Inference best results on Spark - not llama.cpp not VLLM -> SGLand

I wonder if any one has this same obserwations as I do. I have been trying to get best performance on gpt-oss-120B and the outcome so far is that SGLand gives me very good performance with quite big context.

What are your observations, any suggestions on best setup? – I am new to spark (3 days), finalising my setup of workstation with rtx5090+spark as a stack for various local ai tasks.

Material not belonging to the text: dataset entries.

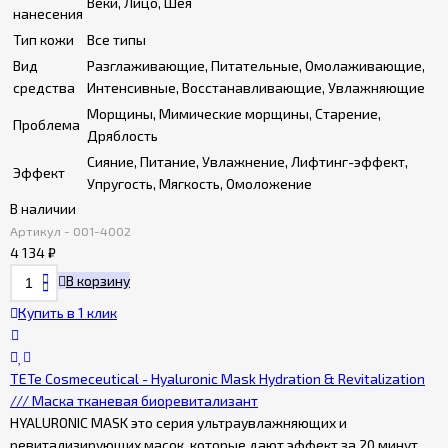
Веки, Лицо, Шея
нанесения
Тип кожи
Все типы
Вид
Разглаживающие, Питательные, Омолаживающие,
средства
Интенсивные, Восстанавливающие, Увлажняющие
Морщины, Мимические морщины, Старение,
Проблема
Дряблость
Сияние, Питание, Увлажнение, Лифтинг-эффект,
Эффект
Упругость, Мягкость, Омоложение
В наличии
Артикул - 001-4002
4 134
₽
В корзину
Купить в 1 клик
TETe Cosmeceutical - Hyaluronic Mask Hydration & Revitalization
/// Маска тканевая биоревитализант
HYALURONIC MASK это серия ультраувлажняющих и
ревитализирующих масок, которые дают эффект за 20 минут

Test 1000 tokens in 19.1s = ~52 tok/s


📊 SGLang GPT-OSS-120B Benchmark Results

Test Tokens Time Throughput
Short (127 tok) 127 2.5s 51 tok/s
Medium (500 tok) 500 9.6s 52 tok/s
Long (1000 tok) 1000 19.1s 52 tok/s

Comparison with llama.cpp (from my earlier runs)

Engine Model Throughput
SGLang GPT-OSS-120B MXFP4 52 tok/s
llama.cpp GPT-OSS-120B MXFP4 46 tok/s
llama.cpp GPT-OSS-20B MXFP4 61 tok/s

SGLang is ~13% faster than llama.cpp for the 120B model on single-user workloads

KV Cache / Context Window
Comparison: 128K vs 64K Context

Setting 128K Context 64K Context Savings
GPU Memory 102 GB 88 GB 14 GB
Available 12.8 GB 28.7 GB +16 GB
Max context 131K tokens 65K tokens -66K
KV capacity 418K tokens ~200K tokens -218K

Memory breakdown:

  • Model weights: 66.5 GB
  • KV cache pool: ~28 GB
  • CUDA graphs: 3.6 GB
  • Available: 12.8 GB

Comparison: 128K vs 64K Context

Setting 128K Context 64K Context Savings
GPU Memory 102 GB 88 GB 14 GB
Available 12.8 GB 28.7 GB +16 GB
Max context 131K tokens 65K tokens -66K
KV capacity 418K tokens ~200K tokens -218K

Yes, but it’s limited to a single orphaned “spark” build of SGLang that lags behind the main branch.

If you want to run gpt-oss-120b - yes, that’s a solid choice, but for everything else it’s llama.cpp (if you want the fastest token generation) or vLLM (if you run a cluster or want faster prompt processing).

1 Like

Thanks for your feedback, I’ll do more research and tests.

I think the vllm performance is a little disappointing with gpt-oss-120b, personally.

It feels like the Spark was made for gpt-oss-120b (or the other way around?) and that vllm should be up to the task.

The latest work in llama.cpp that enabled the big tps gain in gpt-oss is amazing.